The giant extracellular hemoglobin from the polychaete Tylorrhynchus heterochaetus consists of two types of subunits: a "monomeric" chain (chain I) and a disulfide-bonded trimer of chains IIA, IIB, and IIC. The complete amino acid sequence of chain IIB was determined. This chain has 148 amino acid residues and a molecular weight of 17,236 including a heme group. Of the residues in chain IIB, 74 (50%) and 34 (30%) were found to be identical with those in the corresponding positions in Tylorrhynchus chains IIC and I, respectively (Suzuki, T., Furukohri, T., and Gotoh, T. (1985) J. Biol. Chem. 260, 3145-3154). Marked differences were found between the chains of Tylorrhynchus and Lumbricus in the COOH-terminal regions. Significant differences were predicted between the monomeric chain I and the "trimeric" chains (IIB and IIC) in the hydropathy profiles and alpha-helical contents.
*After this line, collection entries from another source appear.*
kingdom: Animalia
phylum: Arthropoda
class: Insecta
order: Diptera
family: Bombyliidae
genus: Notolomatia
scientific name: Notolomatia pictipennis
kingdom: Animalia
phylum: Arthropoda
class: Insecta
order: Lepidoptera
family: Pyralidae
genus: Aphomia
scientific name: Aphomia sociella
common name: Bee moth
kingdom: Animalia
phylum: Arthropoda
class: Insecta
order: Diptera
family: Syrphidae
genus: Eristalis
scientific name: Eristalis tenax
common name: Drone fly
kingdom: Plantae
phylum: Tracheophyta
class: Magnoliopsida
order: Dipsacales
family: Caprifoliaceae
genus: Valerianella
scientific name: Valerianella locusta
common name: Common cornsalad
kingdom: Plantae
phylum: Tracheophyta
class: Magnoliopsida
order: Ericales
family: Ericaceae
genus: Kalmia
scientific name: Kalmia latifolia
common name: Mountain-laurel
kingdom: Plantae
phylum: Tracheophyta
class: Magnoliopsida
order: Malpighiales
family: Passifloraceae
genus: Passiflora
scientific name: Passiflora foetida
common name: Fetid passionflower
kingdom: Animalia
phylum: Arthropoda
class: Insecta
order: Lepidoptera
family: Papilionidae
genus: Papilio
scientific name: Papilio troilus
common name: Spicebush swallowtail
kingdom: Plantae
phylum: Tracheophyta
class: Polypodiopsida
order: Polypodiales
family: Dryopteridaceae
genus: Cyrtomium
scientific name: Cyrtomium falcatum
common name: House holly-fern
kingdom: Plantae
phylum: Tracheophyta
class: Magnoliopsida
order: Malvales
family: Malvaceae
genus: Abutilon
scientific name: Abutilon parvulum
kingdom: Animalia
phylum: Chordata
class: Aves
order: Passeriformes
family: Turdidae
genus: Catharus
一条“单体”链(I链)和由IIA、IIB和IIC链通过二硫键连接而成的三聚体。确定了IIB链的完整氨基酸序列。该链有148个氨基酸残基,分子量为17236,包括一个血红素基团。发现IIB链中的74个残基(50%)和34个残基(30%)分别与异足索沙蚕IIC链和I链相应位置的残基相同(铃木,T.,古堀里,T.,和后藤,T.(1985年)《生物化学杂志》260,3145 - 3154)。在异足索沙蚕和蚯蚓的链的COOH末端区域发现了明显差异。预测单体I链与“三聚体”链(IIB和IIC)在亲水性图谱和α - 螺旋含量方面存在显著差异。